For my first post on the site, I decided to revisit some Japanese classics from Kunmeido.(Original post here)
Heian Koh is a green stick, a dark green, and it is square. It hearkens back to when the incense dough was rolled flat and cut into strips with a knife, giving the sticks a square rather than round shape. However, these are so perfectly exact that they are most likely extruded or machine-made square format.
Japanese aloeswood can come in a range from silent and bitter to sweet to engaging and even overbearing. This is sitting quietly in the sweet. The aloeswood coming across like hot spiced chocolate on a winter day. You can smell hints of cinnamon and nutmeg with this sweet, creamy aloeswood scent. While reviewing this at night, I have burned this morning, afternoon, evening, and even late nights when I can’t sleep. Every time it’s sweet and soothing and a relaxing burn.
Because it has a square format, it gives off a stronger scent and smoke than a regular Japanese stick; this is almost like burning two thinner sticks at once. Since I started collecting and burning Japanese incense, this has never left my collection. I happen to have a roll I bought for this review, but I compared it to a roll I bought back in 2015, and the scent has not changed, so it has remained stable for the time being, as has the price.
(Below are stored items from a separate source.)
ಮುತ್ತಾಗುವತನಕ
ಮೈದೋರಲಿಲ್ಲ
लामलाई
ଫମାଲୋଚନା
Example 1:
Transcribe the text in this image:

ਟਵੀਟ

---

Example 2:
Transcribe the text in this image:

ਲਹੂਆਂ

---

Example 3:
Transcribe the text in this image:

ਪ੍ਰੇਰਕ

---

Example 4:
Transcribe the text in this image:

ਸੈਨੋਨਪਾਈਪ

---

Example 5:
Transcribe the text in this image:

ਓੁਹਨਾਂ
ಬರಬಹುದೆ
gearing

This comes across as one of the more elegant entries compared to others in the low-medium price range like Houshou, Shoryu-Koh, or Jinkoh Reiryo Koh. But it is also at the far top of that price range, showing the price of higher-quality ingredients and the difference quality can make in a similar recipe. Not to cast shade on the others, I feel that this has more refinement and a smoother, more chill atmosphere. However, the scents are very similar due to the similarity in the recipe. Only the ingredients here are far higher quality.
Compared to Heian Koh, Asuka is an entry into the top shelf where I would still consider Heian Koh mid-range for price/quality. What changes here is the gravitas of the aloeswood. This is no longer a charming young adult with new stories, this is a much more mature adult with a bitter edge, and there is a saltiness that takes up much more space while the spices take a back seat and really just support the scent of the wood.
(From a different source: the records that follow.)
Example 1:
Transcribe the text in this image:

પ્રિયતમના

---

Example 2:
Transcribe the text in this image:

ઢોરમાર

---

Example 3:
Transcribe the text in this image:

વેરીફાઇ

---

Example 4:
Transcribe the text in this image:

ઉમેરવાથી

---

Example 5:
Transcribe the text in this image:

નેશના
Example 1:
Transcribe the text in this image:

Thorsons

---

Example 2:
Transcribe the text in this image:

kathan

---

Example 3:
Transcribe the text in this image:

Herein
This is the same base recipe as Heian-Koh with adjustments to the quality and amount of aloeswood. I’m guessing Heian-Koh had some sandalwood or similar to cut the aloeswood content to keep the price down. That is not happening here. This smells like a pretty good Viet Nam type of aloeswood smell, given the bitter, resiny, and sweet notes I get in the aloeswood scent range. I get the refined and higher quality spices added with some hints of things like cinnamon and camphor to cool down the smoke. This still has sweetness, but it isn’t anywhere near as sweet as Heian Koh. Overall, this is a grand top-shelf aloeswood entry. At some point, this will most likely be the pinnacle as the kyara version disappears.
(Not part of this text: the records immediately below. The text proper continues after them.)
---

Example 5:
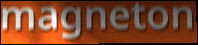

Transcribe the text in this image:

magneton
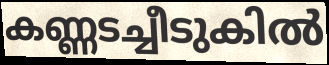
കണ്ണടച്ചീടുകിൽ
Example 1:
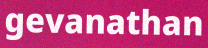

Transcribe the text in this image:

gevanathan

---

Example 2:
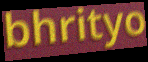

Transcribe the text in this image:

bhrityo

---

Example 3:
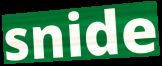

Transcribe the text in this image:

snide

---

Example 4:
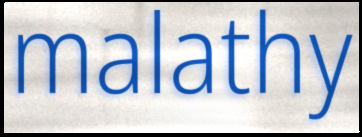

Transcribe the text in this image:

malathy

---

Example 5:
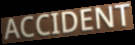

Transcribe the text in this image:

ACCIDENT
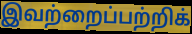
இவற்றைப்பற்றிக்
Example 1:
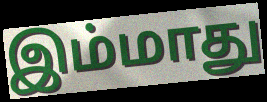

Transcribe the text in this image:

இம்மாது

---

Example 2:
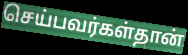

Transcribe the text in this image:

செய்பவர்கள்தான்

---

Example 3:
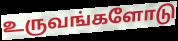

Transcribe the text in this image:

உருவங்களோடு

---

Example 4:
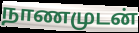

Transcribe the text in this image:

நாணமுடன்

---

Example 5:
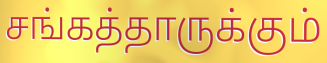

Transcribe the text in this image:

சங்கத்தாருக்கும்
These sticks reference Japanese history. Both the Asuka and Heian eras are marked as the colonization of the hunter-gatherer society of the Jomon people by the Yayoi/Chinese coming in with iron technology and new ideas like Buddhism and its incense practices. The name Heian-Koh is either a reminder of the era of the same name or a minor pun on the name of Kyoto during the Heian period: Heian-Kyo. However the name is meant to come across, both scents can be a beautiful companion.
One of the classic Chinese incense recipes I have encountered is “Samadhi.” I have been told that this mixture uses the same ingredients as many modern Japanese recipes, such as Reiryo-Koh. Asuka and Heian Koh are both refinements of the formula with only hints at the Reiryo Koh ingredient that I don’t list it in the reviews themselves, but rather the ‘afterscent’ or finish of the incense has that sort of maple syrup and buckwheat that I associate with reiryo-koh as an ingredient.